Antigen-specific therapy targeting Epstein-Barr virus-specific T cells, which might prove to be less toxic, have been promising at many centers, she said.
“We have over a hundred patients that have received EBV T cells for post-transplant lymphoproliferative disease, with remarkably little graft-versus-host disease and cytokine release syndrome, and a pretty impressive success rate of about 90%, all of which are durable,” she said.
“Nevertheless,” she added, “the T cell therapy field is always going to struggle with the fact that it’s not off-the-shelf like an antibody.”
Banks derived from healthy controls are coming into more common use, and, have been shown to successfully match banked samples with patients. Third-party, virus-specific T cells have shown complete and partial response rates between 50 and 100%, she said.

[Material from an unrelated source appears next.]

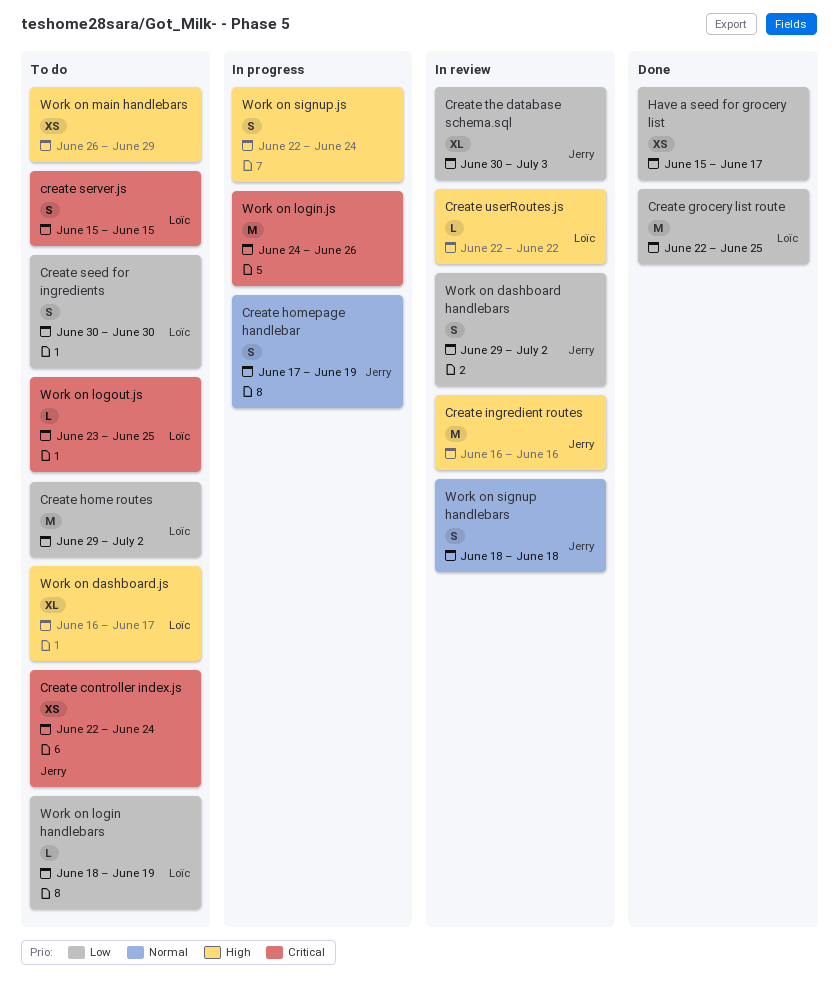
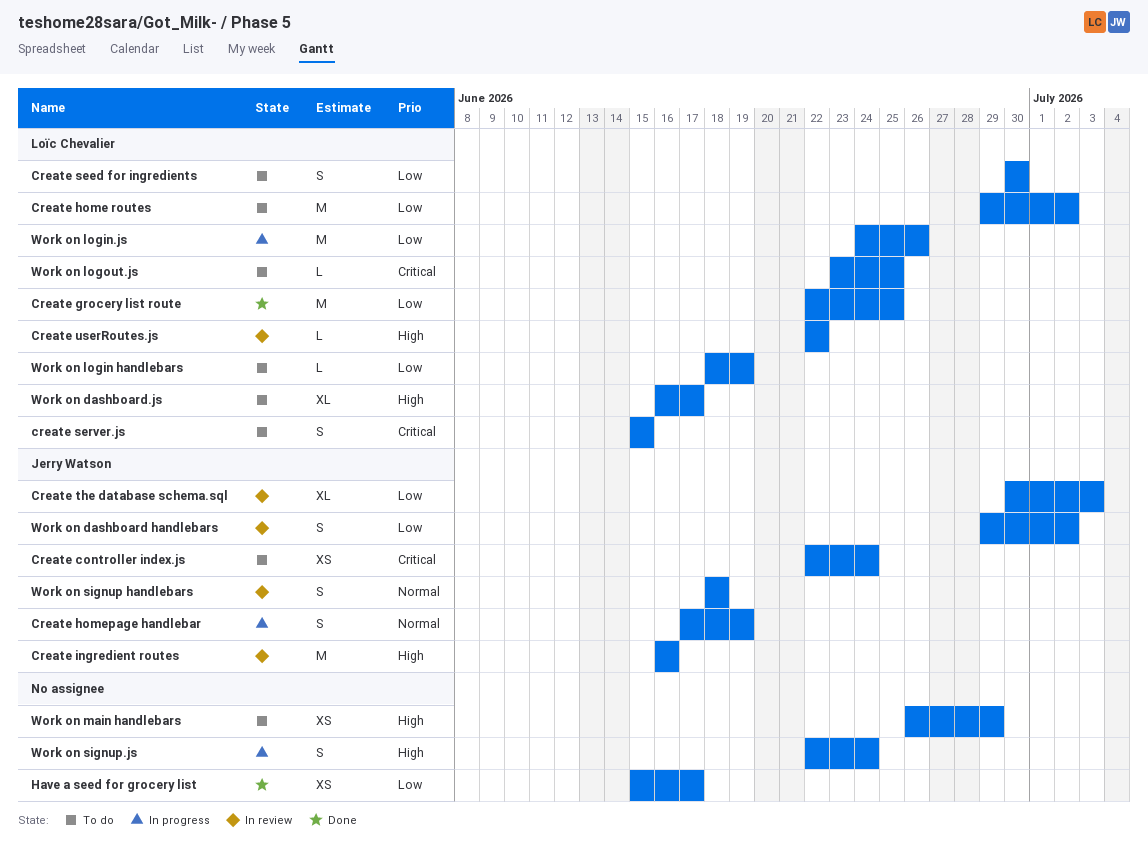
Work on login.js, owner: none -> Loïc Chevalier
Work on login.js, priority: Critical -> Low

“I really wouldn’t want anyone to take away from this talk that these sorts of therapy should be given in isolation,” she said. “I think with this sort of vision to reduce your disease burden with some sorts of modalities that may be considered more off-the-shelf, then coming in with your cell therapy strategy, we can ultimately effect a cure for these patients.”
References
- Kwong YL1, Chan TSY1, Tan D, et al. PD1 blockade with pembrolizumab is highly effective in relapsed or refractory NK/T-cell lymphoma failing l-asparaginase. Blood. 2017 Apr 27;129(17):2437-2442.
- Nastoupil LJ, Westin J, Fowler N, at al. High response rates with pembrolizumab in combination with rituximab in patients with relapsed follicular lymphoma: interim results of an on open-label, phase II study. Hematological Oncology, 35(S2): 120-121.